If Olivia were here, she’d be weaving together strips of plastic bag. Making us a tent and matching shoulder bags. She’d be distracting me with ghost stories. I might be the bouncy one with the pom-poms, but she was the one who was with me 24/7 when my mom died. The picture she drew of my mom with a sparkle-marker halo and wings, sitting on a cloud, looking down at me and waving, had a permanent place under my pillow. Until Steve steamed out the wrinkles and framed it.

I want my friend.

I want my picture.

I want to be home, where I can never go again.

If I were in Cotter’s Mill right now, I’d be at Olivia’s house, listening to Katy Perry. We’d be copying each other’s math.

At twilight, I’d run home along the lake. Yellow light would be pouring out of my house like the steady beam that glows from a lighthouse.
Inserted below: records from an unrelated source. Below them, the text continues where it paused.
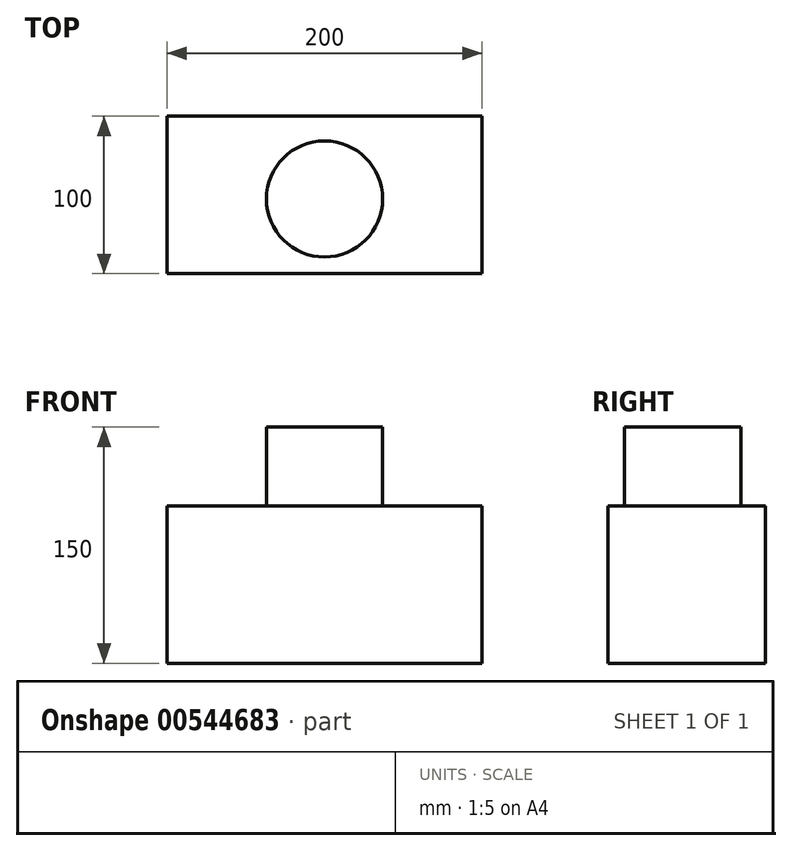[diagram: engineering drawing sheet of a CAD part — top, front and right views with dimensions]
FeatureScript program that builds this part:
annotation { "Feature Type Name" : "Feature", "Feature Type Description" : "" }
export const myFeature = defineFeature(function(context is Context, id is Id, definition is map)
    precondition{}
    {
        {
            var Q0;
            Q0=qCreatedBy(makeId("Front.planeOp"),FACE);
            var sketch = newSketch(context, id + "F0", { "sketchPlane" : qUnion([Q0])});
            skLineSegment(sketch, "E0.bottom", {"start": v(100, -50) * mm, "end": v(-100, -50) * mm});
            skLineSegment(sketch, "E0.top", {"start": v(100, 50) * mm, "end": v(-100, 50) * mm});
            skLineSegment(sketch, "E0.left", {"start": v(100, -50) * mm, "end": v(100, 50) * mm});
            skLineSegment(sketch, "E0.right", {"start": v(-100, -50) * mm, "end": v(-100, 50) * mm});
            skPoint(sketch, "E0.middle", {"position": v(0, 0) * mm});
            skSolve(sketch);
        }
        {
            var Q0;
            Q0=makeQuery(id+"F0.imprint","IMPRINT",FACE,{"disambiguationData":[TD([[makeQuery(id+"F0.imprint","IMPRINT",EDGE,{"derivedFrom":sQuery(id+"F0.wireOp",EDGE,"E0.bottom")}),-1.0]])]});
            extrude(context, id + "F1", {"entities" : qUnion([Q0]), "oppositeDirection" : true, "depth" : 100 * mm, "offsetDistance" : 25 * mm});
        }
        {
            var Q0;
            Q0=makeQuery(id+"F1.opExtrude","SWEPT_FACE",FACE,{"disambiguationData":[OSD([sQuery(id+"F0.wireOp",EDGE,"E0.top")])]});
            var sketch = newSketch(context, id + "F2", { "sketchPlane" : qUnion([Q0])});
            skCircle(sketch, "E1", {"center": v(0, 47.45) * mm, "radius": 36.89 * mm});
            skSolve(sketch);
        }
        {
            var Q0;
            Q0=makeQuery(id+"F2.imprint","IMPRINT",FACE,{"disambiguationData":[TD([[makeQuery(id+"F2.imprint","IMPRINT",EDGE,{"derivedFrom":sQuery(id+"F2.wireOp",EDGE,"E1")}),1.0]])]});
            extrude(context, id + "F3", {"entities" : qUnion([Q0]), "operationType" : NewBodyOperationType.ADD, "depth" : 50 * mm, "offsetDistance" : 25 * mm});
        }
    });
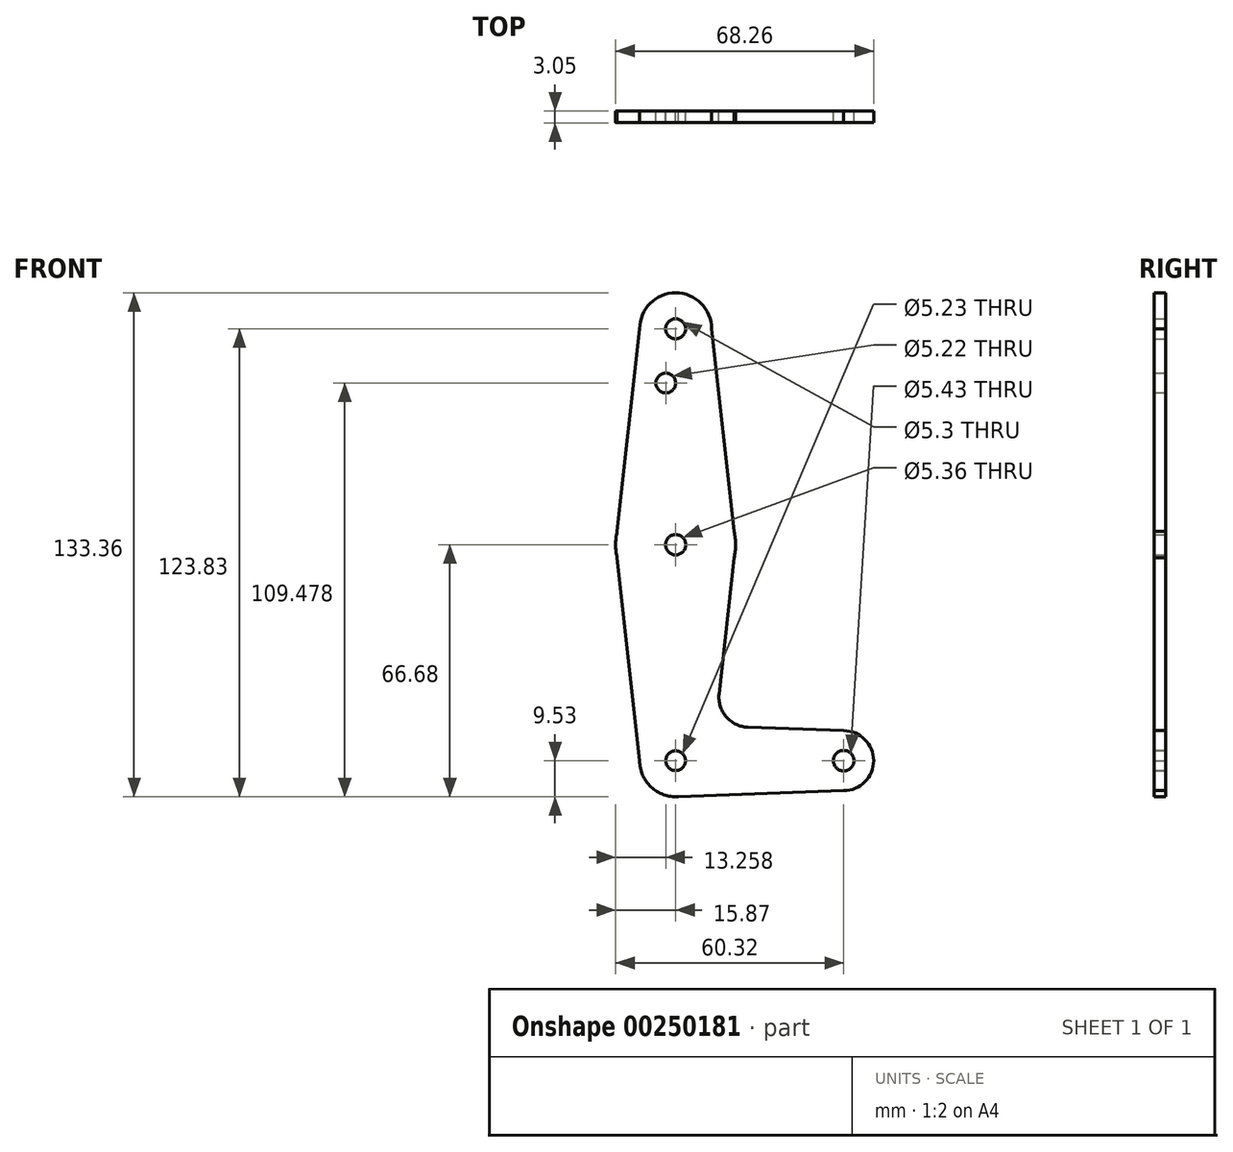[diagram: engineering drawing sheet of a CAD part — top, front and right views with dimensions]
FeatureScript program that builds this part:
annotation { "Feature Type Name" : "Feature", "Feature Type Description" : "" }
export const myFeature = defineFeature(function(context is Context, id is Id, definition is map)
    precondition{}
    {
        {
            var Q0;
            Q0=qCreatedBy(makeId("Front.planeOp"),FACE);
            var sketch = newSketch(context, id + "F0", { "sketchPlane" : qUnion([Q0])});
            skLineSegment(sketch, "E0", {"start": v(0, 114.3) * mm, "end": v(0, 0) * mm, "construction": true});
            skCircle(sketch, "E1", {"center": v(0, 114.3) * mm, "radius": 9.53 * mm});
            skCircle(sketch, "E2", {"center": v(0, 57.15) * mm, "radius": 15.88 * mm});
            skCircle(sketch, "E3", {"center": v(0, 0) * mm, "radius": 9.52 * mm});
            skLineSegment(sketch, "E4", {"start": v(0, 0) * mm, "end": v(44.45, 0) * mm, "construction": true});
            skCircle(sketch, "E5", {"center": v(44.45, 0) * mm, "radius": 7.94 * mm});
            skLineSegment(sketch, "E6", {"start": v(9.53, 114.3) * mm, "end": v(15.88, 57.15) * mm});
            skLineSegment(sketch, "E7", {"start": v(-9.52, 114.3) * mm, "end": v(-15.87, 57.15) * mm});
            skLineSegment(sketch, "E8", {"start": v(-15.87, 57.15) * mm, "end": v(-9.52, 0) * mm});
            skLineSegment(sketch, "E9", {"start": v(15.88, 57.15) * mm, "end": v(11.49, 17.67) * mm});
            skLineSegment(sketch, "E10", {"start": v(0, -9.52) * mm, "end": v(44.45, -7.94) * mm});
            skLineSegment(sketch, "E11", {"start": v(19.1, 8.84) * mm, "end": v(44.45, 7.94) * mm});
            skArc(sketch, "E12.filletArc", {"start": v(11.49, 17.67) * mm, "mid": v(13.37, 11.6) * mm, "end": v(19.1, 8.84) * mm});
            skCircle(sketch, "E13", {"center": v(-2.61, 99.95) * mm, "radius": 2.61 * mm});
            skCircle(sketch, "E14", {"center": v(0, 114.3) * mm, "radius": 2.65 * mm});
            skCircle(sketch, "E15", {"center": v(0, 57.15) * mm, "radius": 2.68 * mm});
            skCircle(sketch, "E16", {"center": v(0, 0) * mm, "radius": 2.61 * mm});
            skCircle(sketch, "E17", {"center": v(44.45, 0) * mm, "radius": 2.72 * mm});
            skSolve(sketch);
        }
        {
            var Q0;
            Q0 = qSketchRegion(id + "F0", true);
            extrude(context, id + "F1", {"entities" : qUnion([Q0]), "depth" : 3.05 * mm});
        }
    });
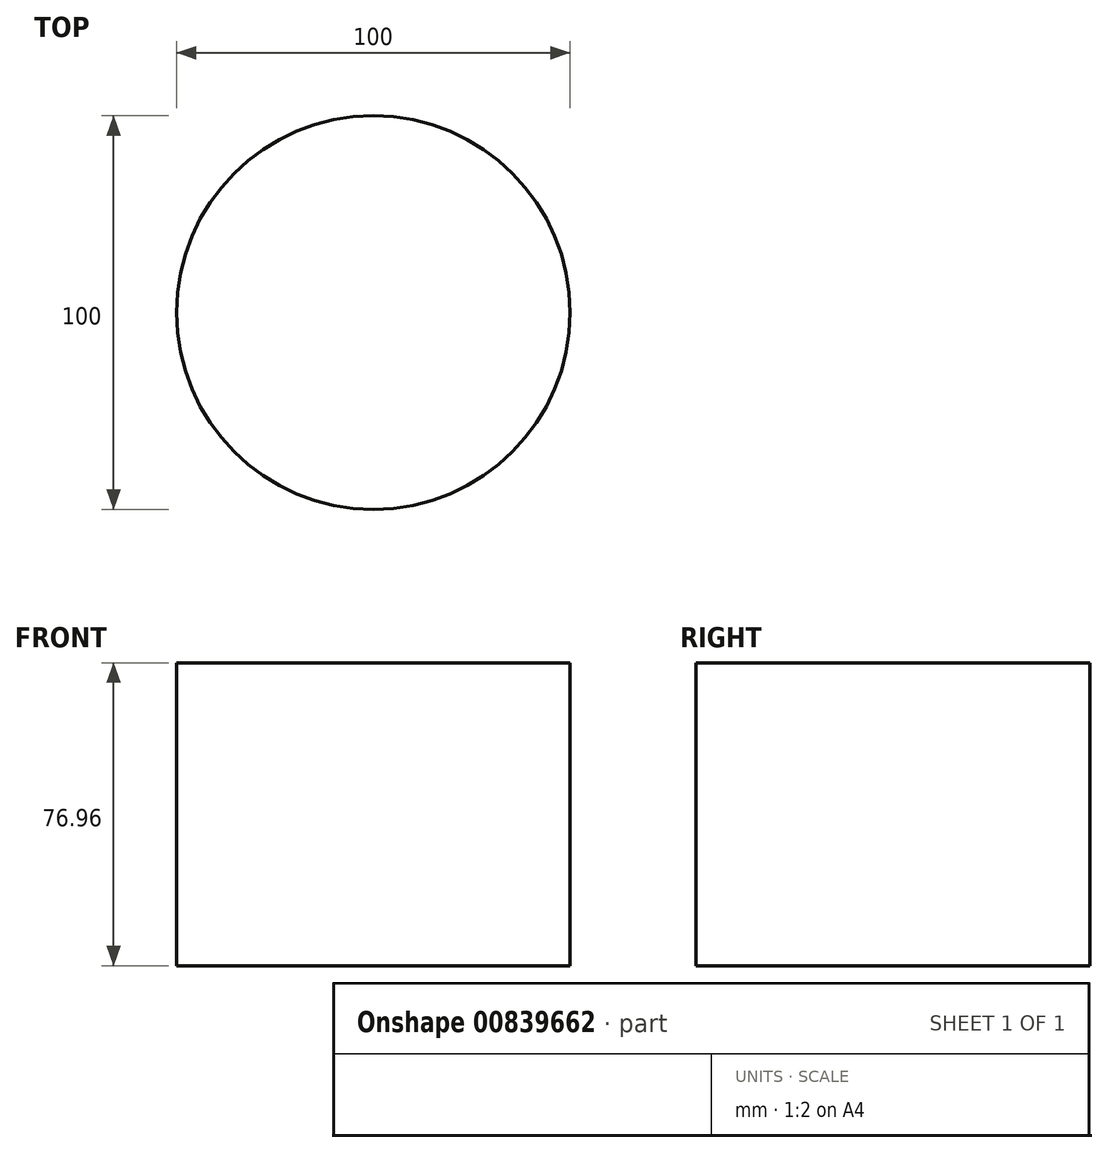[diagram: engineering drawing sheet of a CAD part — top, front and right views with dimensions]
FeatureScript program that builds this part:
annotation { "Feature Type Name" : "Feature", "Feature Type Description" : "" }
export const myFeature = defineFeature(function(context is Context, id is Id, definition is map)
    precondition{}
    {
        {
            var Q0;
            Q0=qCreatedBy(makeId("Top.planeOp"),FACE);
            var sketch = newSketch(context, id + "F0", { "sketchPlane" : qUnion([Q0])});
            skCircle(sketch, "E0", {"center": v(0, 0) * mm, "radius": 50 * mm});
            skSolve(sketch);
        }
        {
            var Q0;
            Q0=makeQuery(id+"F0.imprint","IMPRINT",FACE,{"disambiguationData":[TD([[makeQuery(id+"F0.imprint","IMPRINT",EDGE,{"derivedFrom":sQuery(id+"F0.wireOp",EDGE,"E0")}),1.0]])]});
            extrude(context, id + "F1", {"entities" : qUnion([Q0]), "depth" : 76.96 * mm, "offsetDistance" : 25.4 * mm});
        }
    });
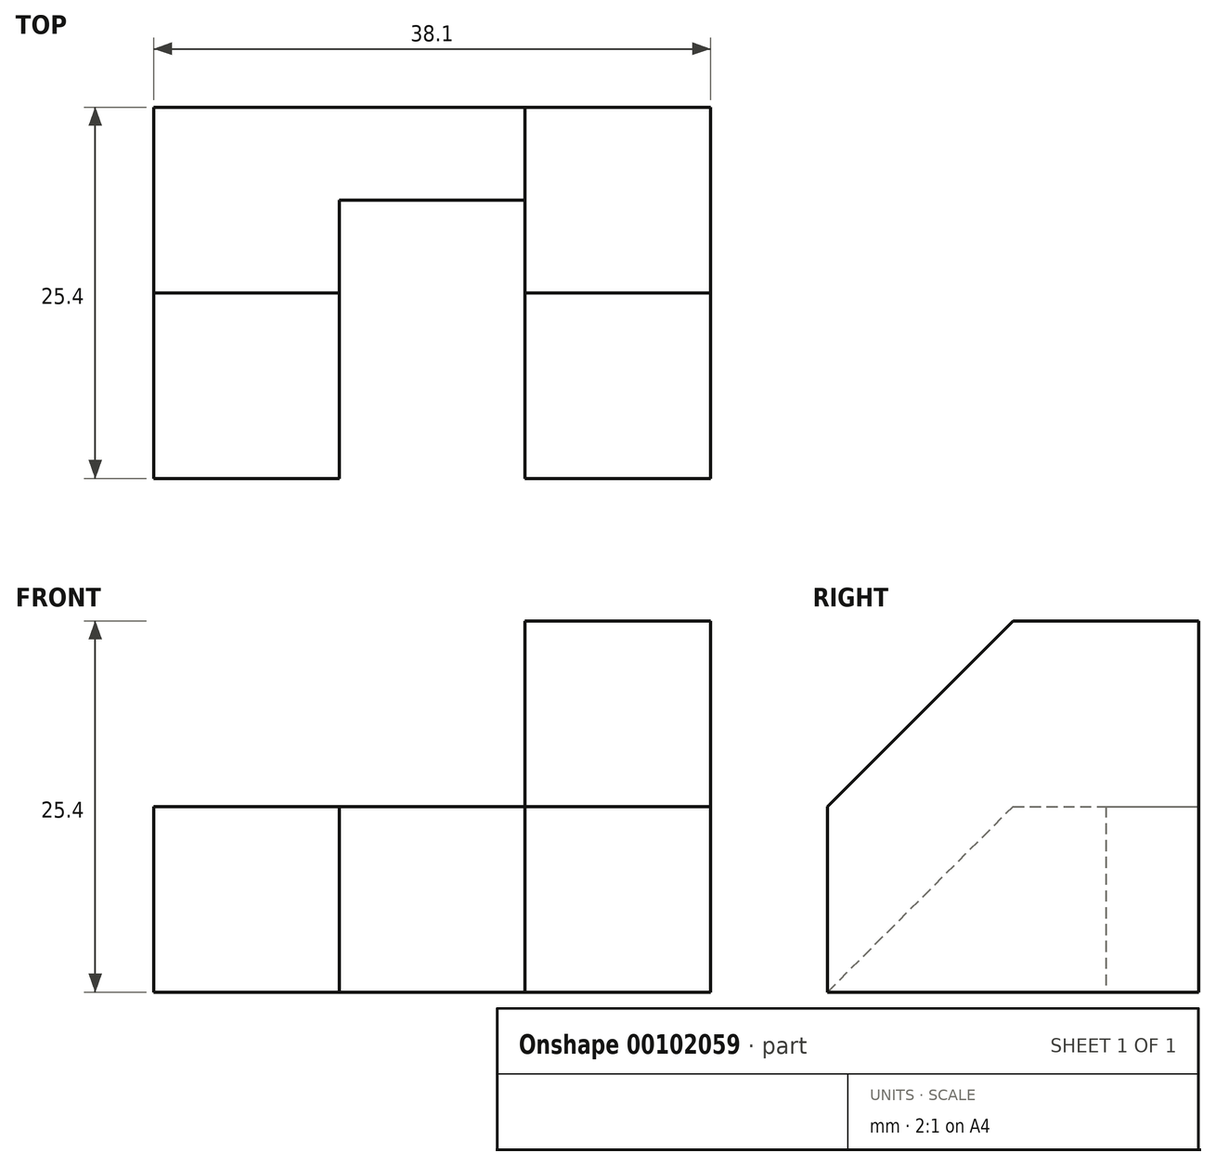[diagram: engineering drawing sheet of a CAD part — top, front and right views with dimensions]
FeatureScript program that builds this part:
annotation { "Feature Type Name" : "Feature", "Feature Type Description" : "" }
export const myFeature = defineFeature(function(context is Context, id is Id, definition is map)
    precondition{}
    {
        {
            var Q0;
            Q0=qCreatedBy(makeId("Right.planeOp"),FACE);
            var sketch = newSketch(context, id + "F0", { "sketchPlane" : qUnion([Q0])});
            skLineSegment(sketch, "E0", {"start": v(0, 0) * mm, "end": v(0, 12.7) * mm});
            skLineSegment(sketch, "E1", {"start": v(0, 12.7) * mm, "end": v(12.7, 25.4) * mm});
            skLineSegment(sketch, "E2", {"start": v(12.7, 25.4) * mm, "end": v(25.4, 25.4) * mm});
            skLineSegment(sketch, "E3", {"start": v(25.4, 25.4) * mm, "end": v(25.4, 0) * mm});
            skLineSegment(sketch, "E4", {"start": v(25.4, 0) * mm, "end": v(0, 0) * mm});
            skSolve(sketch);
        }
        {
            var Q0;
            Q0=makeQuery(id+"F0.imprint","IMPRINT",FACE,{"disambiguationData":[TD([[makeQuery(id+"F0.imprint","IMPRINT",EDGE,{"derivedFrom":sQuery(id+"F0.wireOp",EDGE,"E0")}),-1.0]])]});
            extrude(context, id + "F1", {"entities" : qUnion([Q0]), "depth" : 38.1 * mm});
        }
        {
            var Q0;
            Q0=qCreatedBy(makeId("Top.planeOp"),FACE);
            var sketch = newSketch(context, id + "F2", { "sketchPlane" : qUnion([Q0])});
            skLineSegment(sketch, "E5", {"start": v(12.7, 0) * mm, "end": v(12.7, 19.05) * mm});
            skLineSegment(sketch, "E6", {"start": v(12.7, 19.05) * mm, "end": v(25.4, 19.05) * mm});
            skLineSegment(sketch, "E7", {"start": v(25.4, 19.05) * mm, "end": v(25.4, 0) * mm});
            skLineSegment(sketch, "E8", {"start": v(25.4, 0) * mm, "end": v(12.7, 0) * mm});
            skSolve(sketch);
        }
        {
            var Q0;
            Q0 = qSketchRegion(id + "F2", true);
            extrude(context, id + "F3", {"entities" : qUnion([Q0]), "operationType" : NewBodyOperationType.REMOVE, "depth" : 25.4 * mm});
        }
        {
            var Q0;
            Q0=qCreatedBy(makeId("Right.planeOp"),FACE);
            var sketch = newSketch(context, id + "F4", { "sketchPlane" : qUnion([Q0])});
            skLineSegment(sketch, "E9", {"start": v(0, 0) * mm, "end": v(12.7, 12.7) * mm});
            skLineSegment(sketch, "E10", {"start": v(12.7, 12.7) * mm, "end": v(25.4, 12.7) * mm});
            skLineSegment(sketch, "E11", {"start": v(25.4, 12.7) * mm, "end": v(25.4, 25.4) * mm});
            skLineSegment(sketch, "E12", {"start": v(25.4, 25.4) * mm, "end": v(0, 25.4) * mm});
            skLineSegment(sketch, "E13", {"start": v(0, 25.4) * mm, "end": v(0, 0) * mm});
            skSolve(sketch);
        }
        {
            var Q0;
            Q0 = qSketchRegion(id + "F4", true);
            extrude(context, id + "F5", {"entities" : qUnion([Q0]), "operationType" : NewBodyOperationType.REMOVE, "depth" : 25.4 * mm});
        }
    });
Rosalba, who cooks for us, would pile food onto my plate, complaining that I’m too skinny. And when Steve got home late, I’d cut myself a thin, tiny slice of the tres leches cake Rosalba and I baked. Sit with him. Feed Gertie tiny scraps of meat off his plate while Steve pretended not to notice.

I force myself not to let images of home eclipse the landscape where I actually am. This works for about thirty seconds.

Then I start torturing myself with mental tours of Cotter’s Mill Unified.

These are the trophies from when cheer squad took second at State twice in a row.

That’s the dark stairwell where my first kiss with Connor happened. And happened. And happened.

Here’s the principal’s office where Steve had to show up and use the phrases “harmless prank” and “Of course I take this very seriously” more than once. While I pretended to be contrite, also more than once.

After we made over Maura Brennan in the locker room and her mom had conniptions that I dyed her hair blue-black and pierced her ears twice each. (“Stop saying how good she looks!” Steve said. “What were you thinking?”)

After we cut and went ice-skating on the lake all day. (“So if this Connor does something, anything, you do it too?”)

And when Mr. Kirkbride decided that doing our math homework together was plagiarism??? (“There’s going to come a time when I can’t fix things for you.”)

It’s like some part of my mind is stuck, acting as if the worst thing I ever did is make Maura Brennan look good.

As if it didn’t happen.

But this is now. It happened. My hair is caked with blood, my stomach screaming for me to put something in it now.